这倒不是说那些兵士眼见着三好氏败亡在即,都脚底板抹油,溜之大吉了——几乎所有三好氏的兵士们都知道,大和名为三好氏的领地,却是三好长庆刚刚从昔日家主幕府管领细川信元那里夺来的,无论是当地大小领主、豪族,还是领民,都对悍然放逐幕府将军足利义辉、逼迫昔日家主细川信元隐退的三好长庆素无好感;更对三好氏大军从伊贺败退到大和,沿途抢劫领民的种种劣行秽迹多有耳闻。他们聚拢在一起,便是一支数千人的大军,除了那些大国强藩,没有人自讨苦吃。可是,一旦落单,只怕很快就要被那些大小领主、豪族乃至暴民山贼杀死——那些人平素受够了过往大军的欺侮,绝对不会放过任何一个打劫落难者的复仇机会,至于是谁家的落难者,倒显得并不重要了……

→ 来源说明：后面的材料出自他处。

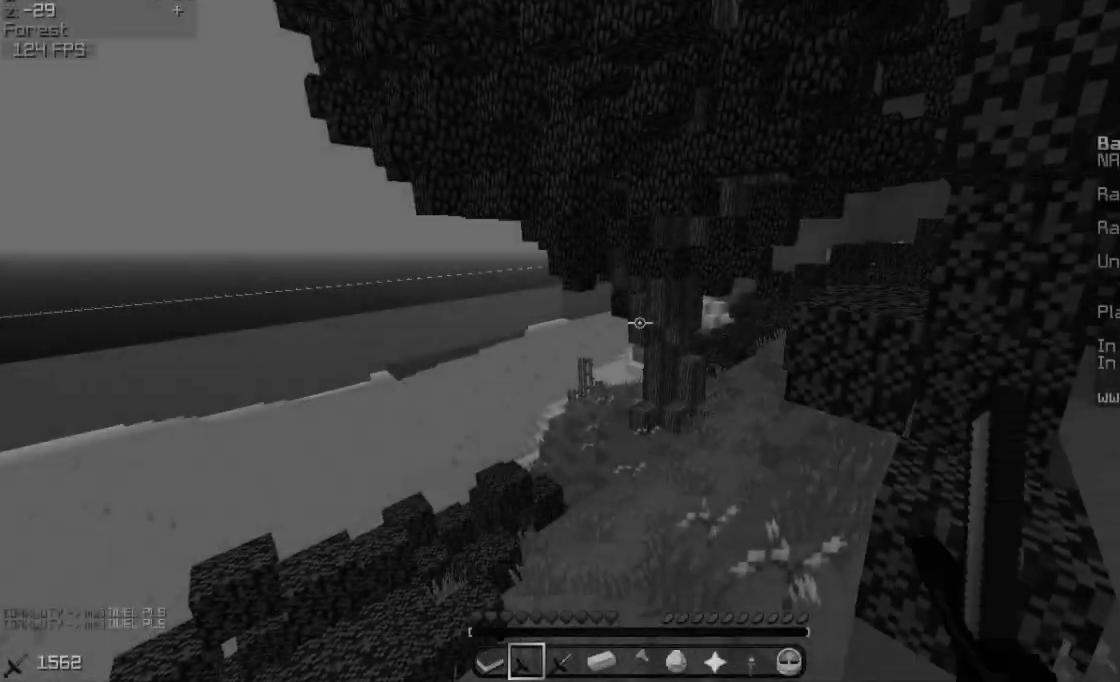
Gameplay with keyboard and mouse; each line is a JSON object with the keys and mouse buttons held at the frame after it. "events" lists presses ("down") and releases ("up") of "a", "d", "s", "w", "mouse_left" and "mouse_right" between this image and that frame as [ms after this image, input, new state], when the widget could be followed in between. "mouse_left", "mouse_right" = the "left", "right" buttons of the "mouse" list. No other keys are recorded. Fast repeated clicks can show as one long hold. Mouse movement is not recorded.
{"keys": ["w"], "mouse": [], "events": [[383, "mouse_left", "down"], [483, "mouse_left", "up"]]}
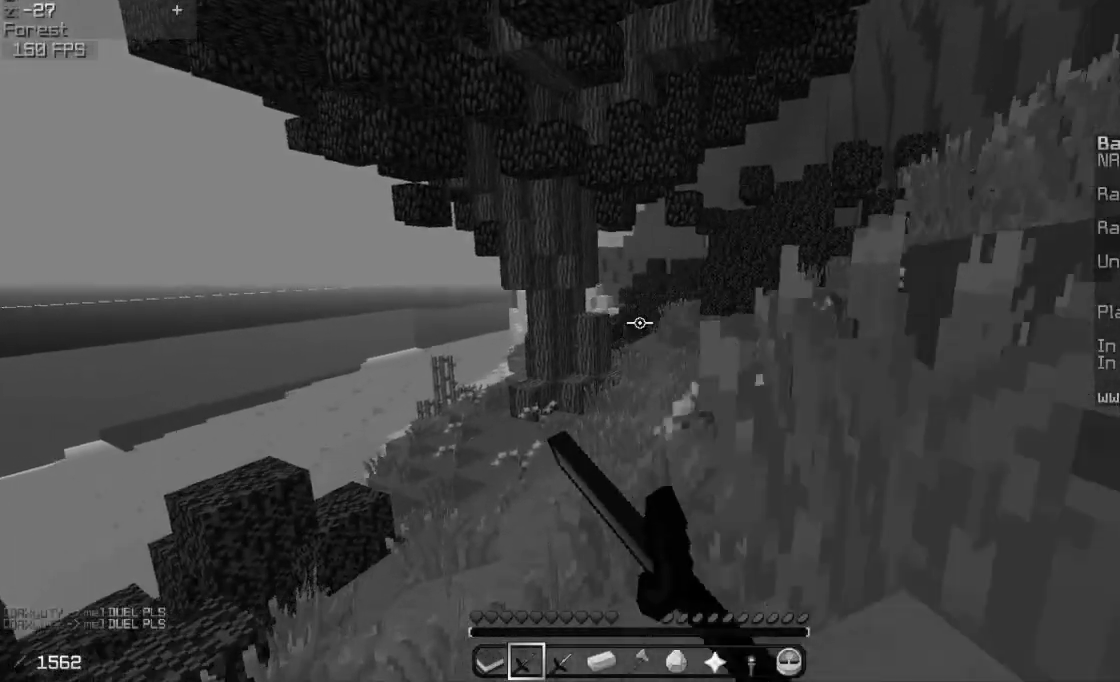
{"keys": ["w"], "mouse": [], "events": [[283, "mouse_left", "down"], [433, "mouse_left", "up"]]}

之所以兵士一下子锐减了八成,究其根源,还是出在三好长庆的身上——作为曾经掌控天下、连幕府将军的废立都操在自己手中的一代枭雄,他绝对不会象那些普通的大名、武将那样拘泥于一时的成败,为了显示自己的武勇,赢得无谓的虚名,即便是清楚地知道一定会失败,也要硬着头皮应战。他既然已经决定要“转进”本阪城,在那里继续抗击明国鬼畜,就毫不犹豫地快马加鞭,全然不顾手下的兵士绝大多数人没有马,无法跟上自己“转进”的步伐。若不是腹内饥饿,或许他到现在还要继续“转进”……
跟三好长庆一样,那些家臣、侍卫和兵士们都只是在今日早晨吃过饭,狂奔了这一路,个个也都饿得前心贴后背了。见到主公勒住了马,又想到久间城还有那些凶残的明国鬼畜早就被远远地抛在了后面,家老村越十三郎就建议说道:“主公,我们先暂且休息一会儿吧……”
三好长庆问道:“这一带是什么地方?”
当年三好氏还是细川氏的家臣之时,逢年过节都要派人到摄津的丸山城或是京都,向家主细川信元道贺佳节、进贡礼物。无论是从纪伊到摄津,还是进京,这里都是必经之路。曾经不止一次担任使者的另一位家老崛尾孙八郎接腔说道:“不久就到大龟谷了。过了那里,就出了大和。如果连夜穿过大龟谷,再翻越桃山以北的鞍部,从小栗到观修寺、大津,估计早则明天,晚则后天便能到达本阪城。”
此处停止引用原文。